Salto Mortale



























SALTO MORTALE: Eabuaba
Mixtape / C48 / SOLD OUT

I first heard Francesco Cavaliere under his Salto Mortale sobriquet on a Summer night of 2011 at the O-tannenbaum club in Berlin. Although he only played about three tracks on that night totting up to around 12 minutes, these were more than enough to make it one of the most exciting sets I ever witnessed  and you can mark my words here.

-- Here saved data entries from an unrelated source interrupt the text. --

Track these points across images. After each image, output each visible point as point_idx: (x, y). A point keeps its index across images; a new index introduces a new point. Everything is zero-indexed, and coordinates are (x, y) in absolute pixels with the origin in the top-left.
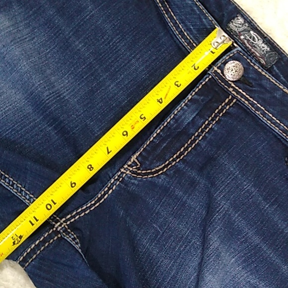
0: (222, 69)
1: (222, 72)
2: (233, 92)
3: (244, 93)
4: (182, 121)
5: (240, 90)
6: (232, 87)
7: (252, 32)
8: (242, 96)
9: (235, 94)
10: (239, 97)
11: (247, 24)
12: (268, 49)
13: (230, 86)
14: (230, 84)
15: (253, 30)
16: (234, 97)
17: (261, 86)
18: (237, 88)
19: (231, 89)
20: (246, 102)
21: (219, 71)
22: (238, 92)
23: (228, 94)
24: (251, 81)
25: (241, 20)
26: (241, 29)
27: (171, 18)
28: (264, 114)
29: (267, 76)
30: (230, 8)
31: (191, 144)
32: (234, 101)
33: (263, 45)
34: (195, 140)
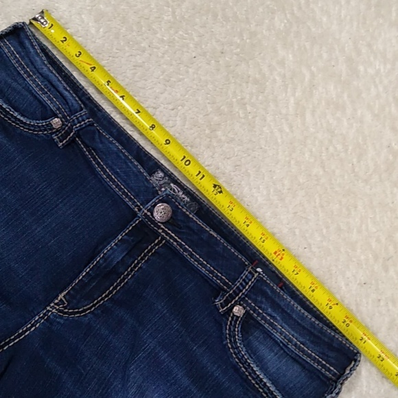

Salto Mortale plays arab music on tapes  un mix di cose trovate nei negozzi e kebab places libanesi, ci sono cose fine anni 60, anni 80, cose from Iraq, Lebanon, Egitto, due cose turche e un o due pezzi di Meixana (battle di stornelli dal' Azerbaijan, spesso cose che fanno per i matrimoni) – but his unique signature relies on the special setup and personal techniques he has developed in relation to the music and the medium. No tape gimmick or cassette fetishism here. Salto Mortale shapes his sound by swiftly shaking the cassette players, speeding up or slowing down the pace, casting spells, proclaiming names and telling stories in between tracks. This tape might be the most exciting Music City release to date. (DJ Bongo Man)

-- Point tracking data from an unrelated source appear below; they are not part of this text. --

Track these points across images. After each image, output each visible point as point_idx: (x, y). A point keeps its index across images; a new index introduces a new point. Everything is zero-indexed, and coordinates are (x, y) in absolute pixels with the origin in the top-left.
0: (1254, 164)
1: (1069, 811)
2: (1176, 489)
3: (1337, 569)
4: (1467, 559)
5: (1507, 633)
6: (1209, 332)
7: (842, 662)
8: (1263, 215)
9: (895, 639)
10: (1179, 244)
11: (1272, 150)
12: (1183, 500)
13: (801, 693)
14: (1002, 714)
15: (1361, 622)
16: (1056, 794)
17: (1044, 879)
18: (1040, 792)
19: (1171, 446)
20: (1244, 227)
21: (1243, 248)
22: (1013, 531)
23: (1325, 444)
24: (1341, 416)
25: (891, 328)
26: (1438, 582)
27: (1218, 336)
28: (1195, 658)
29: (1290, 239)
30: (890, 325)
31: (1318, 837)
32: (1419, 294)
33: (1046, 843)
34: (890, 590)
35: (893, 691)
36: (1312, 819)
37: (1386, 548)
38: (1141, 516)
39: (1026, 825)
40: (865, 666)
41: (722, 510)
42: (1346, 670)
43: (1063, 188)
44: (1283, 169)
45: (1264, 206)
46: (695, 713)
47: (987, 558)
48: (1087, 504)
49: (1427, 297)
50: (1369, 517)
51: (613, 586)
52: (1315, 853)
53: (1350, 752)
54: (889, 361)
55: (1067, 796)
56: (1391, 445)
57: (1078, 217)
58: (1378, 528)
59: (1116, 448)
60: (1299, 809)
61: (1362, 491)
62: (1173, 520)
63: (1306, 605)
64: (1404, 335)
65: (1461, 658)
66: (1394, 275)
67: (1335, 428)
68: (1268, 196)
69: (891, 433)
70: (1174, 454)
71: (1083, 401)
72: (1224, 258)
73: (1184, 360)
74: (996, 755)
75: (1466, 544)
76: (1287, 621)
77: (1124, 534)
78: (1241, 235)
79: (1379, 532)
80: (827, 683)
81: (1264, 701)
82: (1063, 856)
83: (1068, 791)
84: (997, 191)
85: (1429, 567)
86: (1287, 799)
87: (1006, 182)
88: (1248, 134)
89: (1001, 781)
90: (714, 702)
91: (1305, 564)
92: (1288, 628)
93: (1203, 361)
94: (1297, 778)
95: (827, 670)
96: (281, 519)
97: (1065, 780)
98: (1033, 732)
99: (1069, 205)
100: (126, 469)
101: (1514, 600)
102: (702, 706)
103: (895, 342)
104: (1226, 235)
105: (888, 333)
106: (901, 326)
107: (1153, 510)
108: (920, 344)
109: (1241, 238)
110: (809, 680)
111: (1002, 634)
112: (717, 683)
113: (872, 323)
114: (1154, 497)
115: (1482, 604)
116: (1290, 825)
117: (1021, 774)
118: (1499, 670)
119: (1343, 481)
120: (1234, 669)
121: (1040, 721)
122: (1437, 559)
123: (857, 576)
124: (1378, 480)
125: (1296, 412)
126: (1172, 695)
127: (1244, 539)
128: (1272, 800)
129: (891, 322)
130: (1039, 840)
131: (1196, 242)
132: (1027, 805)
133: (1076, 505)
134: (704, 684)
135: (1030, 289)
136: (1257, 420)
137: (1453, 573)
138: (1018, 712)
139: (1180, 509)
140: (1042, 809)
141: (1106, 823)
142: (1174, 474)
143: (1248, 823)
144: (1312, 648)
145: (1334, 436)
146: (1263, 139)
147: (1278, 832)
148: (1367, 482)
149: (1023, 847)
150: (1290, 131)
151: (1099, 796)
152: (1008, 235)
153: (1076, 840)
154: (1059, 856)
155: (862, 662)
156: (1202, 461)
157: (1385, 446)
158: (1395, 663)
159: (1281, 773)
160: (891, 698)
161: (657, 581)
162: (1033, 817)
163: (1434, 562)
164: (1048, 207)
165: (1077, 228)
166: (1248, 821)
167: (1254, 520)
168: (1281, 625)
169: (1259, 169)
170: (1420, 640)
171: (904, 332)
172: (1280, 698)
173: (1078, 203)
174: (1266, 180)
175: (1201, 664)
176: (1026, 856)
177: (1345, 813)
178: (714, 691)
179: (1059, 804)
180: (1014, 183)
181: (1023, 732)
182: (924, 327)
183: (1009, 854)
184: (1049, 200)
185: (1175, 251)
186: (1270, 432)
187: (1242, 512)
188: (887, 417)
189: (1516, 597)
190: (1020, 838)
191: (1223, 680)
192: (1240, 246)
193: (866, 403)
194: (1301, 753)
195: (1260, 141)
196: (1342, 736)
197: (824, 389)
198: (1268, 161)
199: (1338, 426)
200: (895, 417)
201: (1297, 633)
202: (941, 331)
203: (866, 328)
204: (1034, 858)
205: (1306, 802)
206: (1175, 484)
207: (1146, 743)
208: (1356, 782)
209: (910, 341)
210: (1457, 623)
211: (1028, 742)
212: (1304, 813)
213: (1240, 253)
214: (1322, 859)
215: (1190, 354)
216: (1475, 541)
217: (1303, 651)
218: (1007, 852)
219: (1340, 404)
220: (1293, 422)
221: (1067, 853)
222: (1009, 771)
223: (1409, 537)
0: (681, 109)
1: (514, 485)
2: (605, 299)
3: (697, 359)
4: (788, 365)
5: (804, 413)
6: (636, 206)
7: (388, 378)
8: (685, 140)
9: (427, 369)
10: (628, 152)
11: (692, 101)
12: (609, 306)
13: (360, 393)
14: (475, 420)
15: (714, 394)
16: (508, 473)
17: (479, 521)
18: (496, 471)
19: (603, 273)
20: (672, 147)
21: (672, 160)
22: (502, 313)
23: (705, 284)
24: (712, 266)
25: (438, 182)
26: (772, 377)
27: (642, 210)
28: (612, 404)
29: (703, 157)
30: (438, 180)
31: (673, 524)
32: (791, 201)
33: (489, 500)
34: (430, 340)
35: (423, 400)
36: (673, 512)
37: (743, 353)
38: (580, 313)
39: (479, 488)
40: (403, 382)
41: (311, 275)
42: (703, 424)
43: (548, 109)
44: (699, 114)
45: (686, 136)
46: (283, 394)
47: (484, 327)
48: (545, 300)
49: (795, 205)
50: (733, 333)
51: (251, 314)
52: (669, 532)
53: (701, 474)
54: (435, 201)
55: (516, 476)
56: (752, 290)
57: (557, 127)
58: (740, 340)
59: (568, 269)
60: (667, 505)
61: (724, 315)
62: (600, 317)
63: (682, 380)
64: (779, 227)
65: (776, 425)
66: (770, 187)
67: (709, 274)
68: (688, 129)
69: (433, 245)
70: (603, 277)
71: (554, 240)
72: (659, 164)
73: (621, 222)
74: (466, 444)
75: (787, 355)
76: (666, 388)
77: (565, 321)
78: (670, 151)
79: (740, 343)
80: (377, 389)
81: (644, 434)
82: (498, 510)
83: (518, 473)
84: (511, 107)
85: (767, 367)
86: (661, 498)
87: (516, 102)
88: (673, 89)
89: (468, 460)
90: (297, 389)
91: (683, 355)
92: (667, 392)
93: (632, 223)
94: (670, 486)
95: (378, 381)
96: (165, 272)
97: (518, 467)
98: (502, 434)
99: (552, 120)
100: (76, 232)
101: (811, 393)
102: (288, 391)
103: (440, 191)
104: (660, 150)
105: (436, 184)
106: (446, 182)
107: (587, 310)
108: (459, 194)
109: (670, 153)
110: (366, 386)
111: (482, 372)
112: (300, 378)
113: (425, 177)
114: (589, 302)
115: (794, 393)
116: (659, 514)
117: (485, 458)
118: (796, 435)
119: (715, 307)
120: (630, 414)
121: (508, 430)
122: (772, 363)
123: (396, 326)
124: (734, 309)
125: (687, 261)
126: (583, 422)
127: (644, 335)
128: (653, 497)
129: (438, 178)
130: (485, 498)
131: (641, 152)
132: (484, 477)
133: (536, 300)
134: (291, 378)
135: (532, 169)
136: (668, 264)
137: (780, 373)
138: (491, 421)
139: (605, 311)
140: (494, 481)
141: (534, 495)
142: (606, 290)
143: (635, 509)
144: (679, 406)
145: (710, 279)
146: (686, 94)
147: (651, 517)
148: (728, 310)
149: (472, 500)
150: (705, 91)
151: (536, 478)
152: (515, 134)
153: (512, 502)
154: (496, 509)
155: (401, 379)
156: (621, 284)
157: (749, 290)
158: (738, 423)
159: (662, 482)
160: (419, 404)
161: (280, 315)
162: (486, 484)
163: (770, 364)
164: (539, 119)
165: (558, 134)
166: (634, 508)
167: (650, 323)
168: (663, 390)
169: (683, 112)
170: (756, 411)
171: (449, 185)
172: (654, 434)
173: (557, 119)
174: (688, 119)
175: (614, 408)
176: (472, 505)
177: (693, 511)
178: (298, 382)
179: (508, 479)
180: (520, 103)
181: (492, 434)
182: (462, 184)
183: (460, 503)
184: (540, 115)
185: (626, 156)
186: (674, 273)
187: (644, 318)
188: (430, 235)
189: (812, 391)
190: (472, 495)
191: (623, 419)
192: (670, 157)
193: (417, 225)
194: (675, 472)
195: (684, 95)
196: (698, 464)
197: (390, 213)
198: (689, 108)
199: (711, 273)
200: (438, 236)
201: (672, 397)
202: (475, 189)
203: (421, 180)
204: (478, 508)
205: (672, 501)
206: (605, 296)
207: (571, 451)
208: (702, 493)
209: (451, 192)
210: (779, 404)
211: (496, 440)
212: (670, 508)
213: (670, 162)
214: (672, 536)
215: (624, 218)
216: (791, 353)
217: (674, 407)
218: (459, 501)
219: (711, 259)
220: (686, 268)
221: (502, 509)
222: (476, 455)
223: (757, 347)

As envisioned by DJ Bonzai Tarzan:


According to a legend compiled by the famous art critic and sports journalist Torcuato Icasticco, a sacred tribe of bears lives in the foggy heights of the Apenines. They have managed to avoid close contact with civilization for centuries. People in neighbouring villages believe they are waiting for the reaapearance of their only human friend, Santo Corbiniano. His ghost is supposed to lead them to the Vatican and help them set ablaze every building, drink all the wine and free all the slave children.

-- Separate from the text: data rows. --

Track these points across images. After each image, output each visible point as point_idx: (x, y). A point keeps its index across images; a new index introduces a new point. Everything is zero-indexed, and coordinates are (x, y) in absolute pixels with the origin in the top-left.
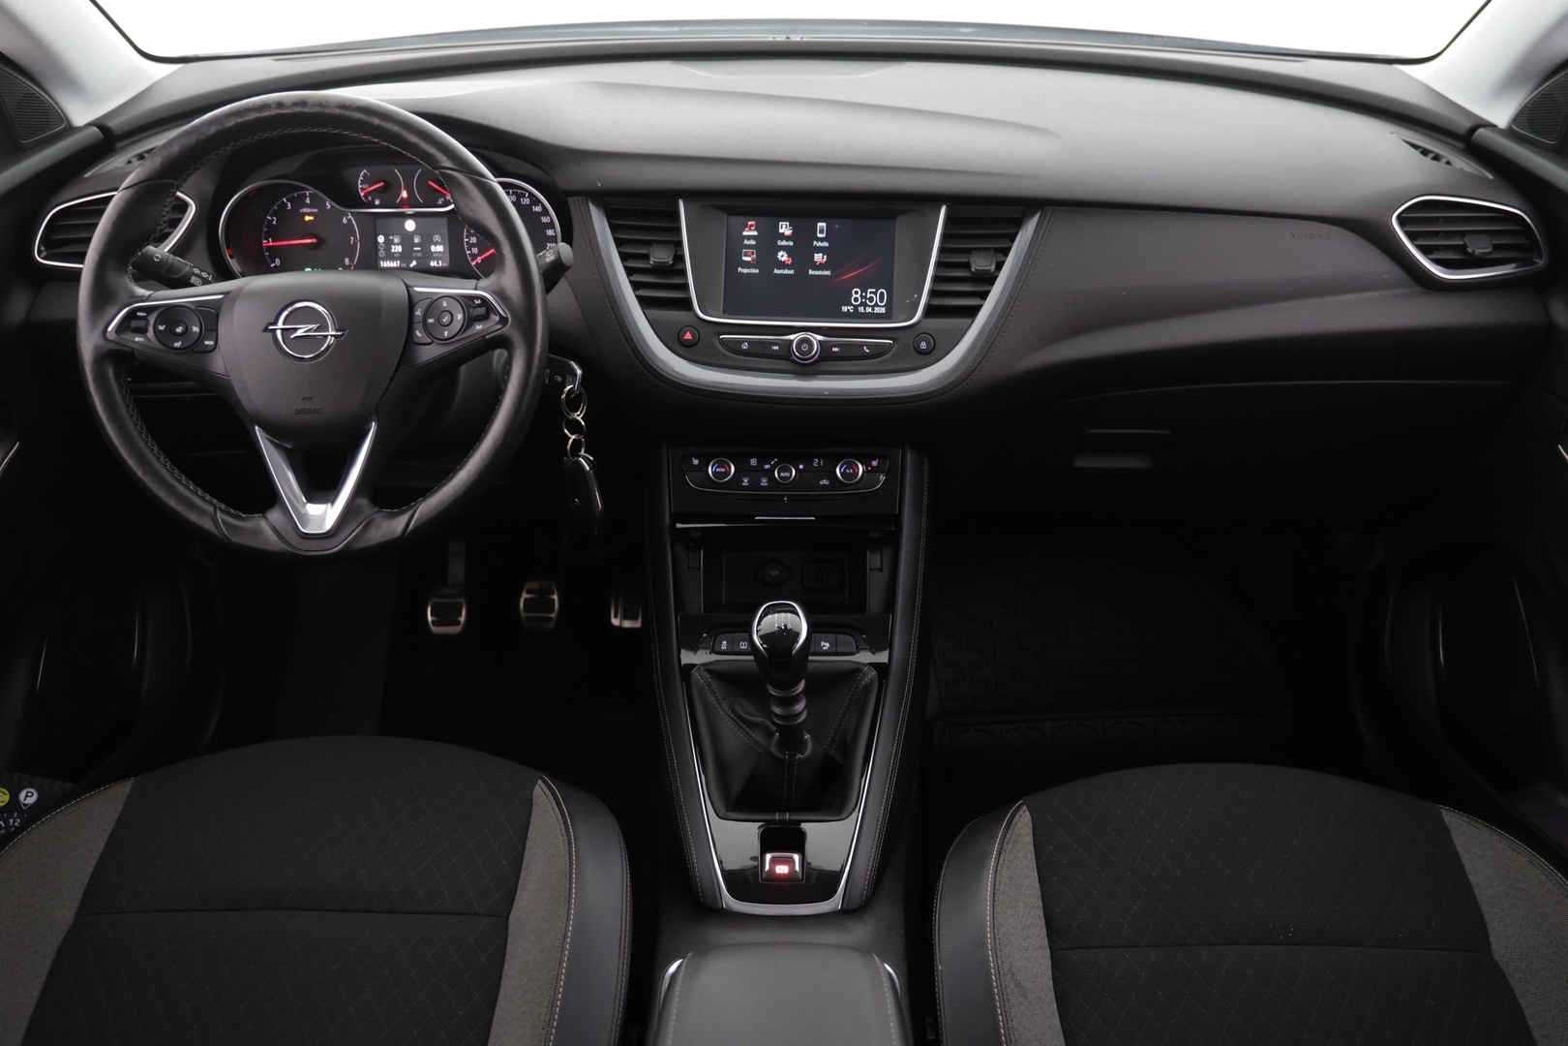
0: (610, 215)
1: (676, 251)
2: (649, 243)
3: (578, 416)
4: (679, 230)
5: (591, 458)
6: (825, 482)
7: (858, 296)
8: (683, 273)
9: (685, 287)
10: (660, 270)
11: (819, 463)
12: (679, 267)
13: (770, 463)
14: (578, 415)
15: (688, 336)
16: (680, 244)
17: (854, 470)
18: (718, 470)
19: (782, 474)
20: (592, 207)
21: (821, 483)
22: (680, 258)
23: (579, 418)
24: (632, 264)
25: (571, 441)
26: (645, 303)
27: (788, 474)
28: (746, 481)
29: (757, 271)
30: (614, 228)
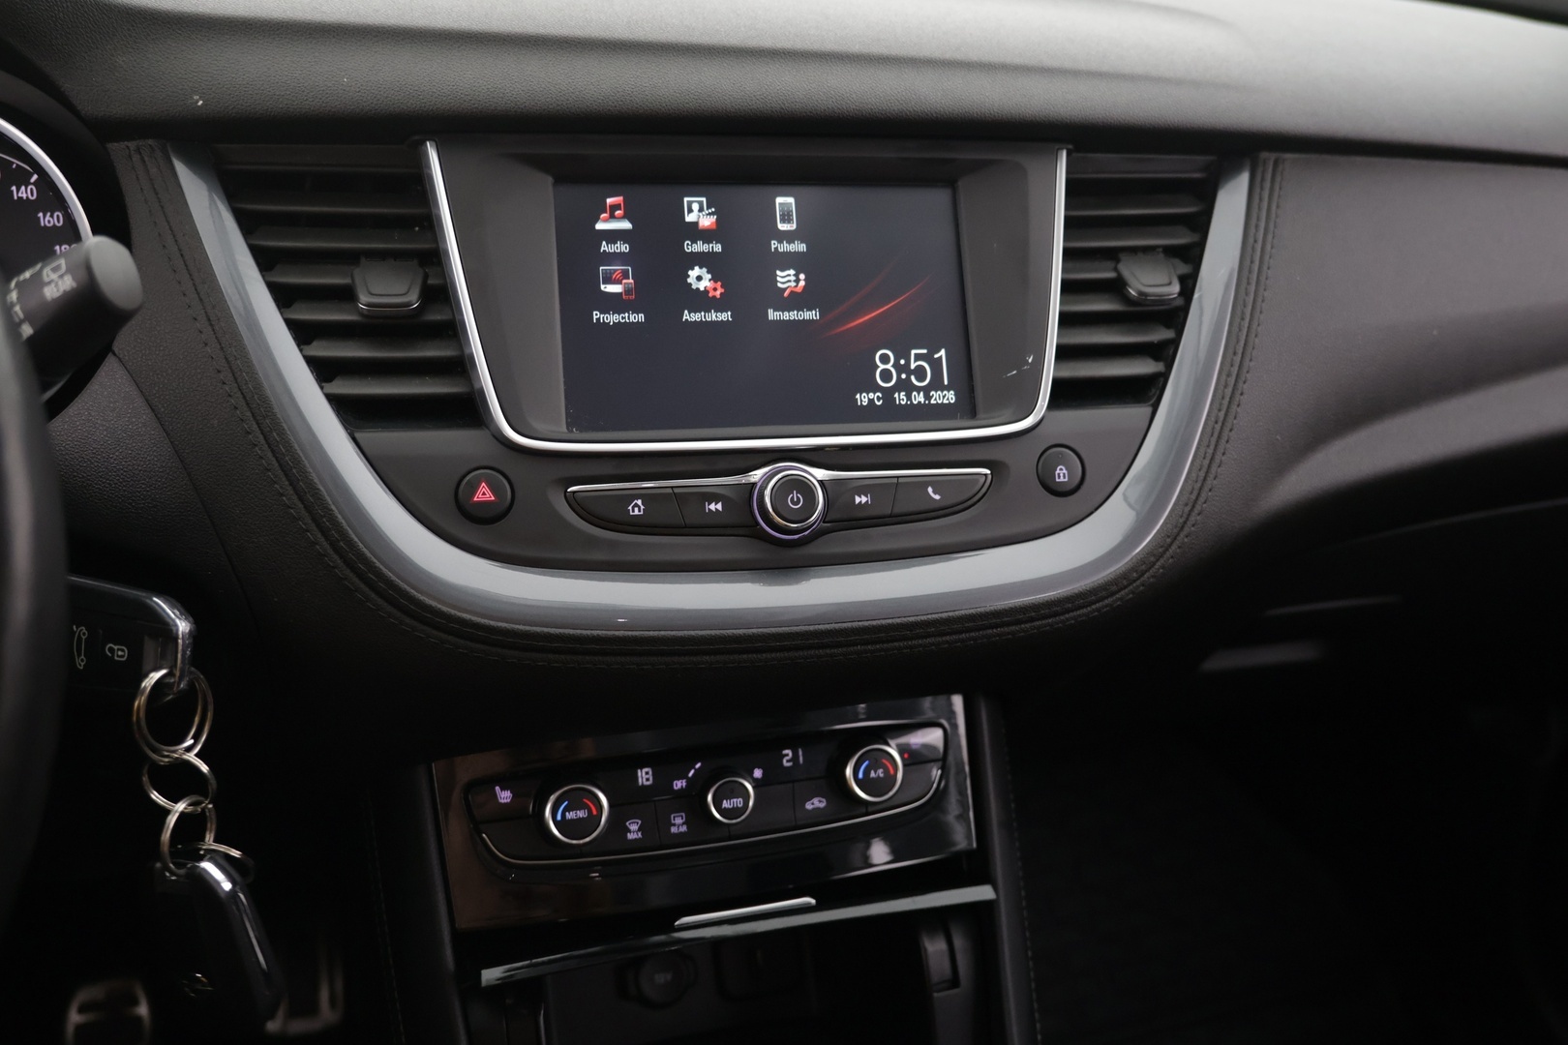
0: (234, 189)
1: (426, 277)
2: (352, 258)
3: (190, 752)
4: (430, 223)
5: (235, 853)
6: (817, 803)
7: (889, 366)
8: (453, 330)
9: (462, 366)
10: (383, 326)
11: (795, 758)
12: (435, 316)
13: (684, 776)
14: (189, 749)
15: (484, 494)
16: (435, 258)
17: (886, 771)
18: (570, 815)
19: (726, 804)
20: (181, 168)
21: (809, 806)
22: (440, 293)
23: (191, 757)
24: (306, 314)
25: (172, 820)
26: (352, 412)
27: (738, 802)
28: (634, 827)
29: (641, 317)
30: (248, 224)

When nights go purple or blue, bears come and go as they please looking for berries and fish, but when it gets dark they sit in large circles to sing a melancholic tune in a low and warbly roar. It takes a forward thinking explorer as our friend, DJ Salto Mortale to go with a tape recorder deep into their territory and stay hidden for hours in a camouflaged tent waiting for the mythical song. A couple years ago, in one of those moonless journeys, Salto Mortale could finally locate the perfect spot to record. He saw how a thick cloud of fog covered every leaf, and heard the dry branches cracking as the tribe got closer and the unisonous song grew like a landslide in slow motion. Unfortunately, he also noticed a slight disturbance, a highpitched sound, similar to the giggle of a snuffly monkey. Thinking it was a technical problem, he grabed his flashlight and examined his recording equipment. As everything seemed to work perfectly. He looked around and hopped back when the spotlight stopped at a bear cub's face, staring at him with spirally eyes and a Buda smile. Salto Mortale noticed the poor little animal drank an entire bottle of PsychedelicTrombonne milk he had in his backpack. Bold, but serene he came closer and started gently massaging the cub's head, putting into practice his vast knowledge of Shiatsu. The giggling gradually stopped and the small bear fell asleep.

That night Salto Mortale dreamed he had to land a airplane in a big storm. Just a moment before the wheels touched the ground he was waken up by a cold breeze coming from a big hole in his tent. The bear cub was gone, and in his place he found a cardboard box full of dry leaves and the cassette tapes that are the source material of Eabuaba, a mixtape Music City is very proud to present. (DJ Bonzai Tarzan)

A limited number of copies of this tape were released by Music City on the occasion of a Salto Mortale / Bongo Man duo DJ set at Café The Student on April 19, 2013. On that night cassette covers were cut on stage and tapes were signed while tracks were being played. Two years later a few more copies of this tape are finally made available.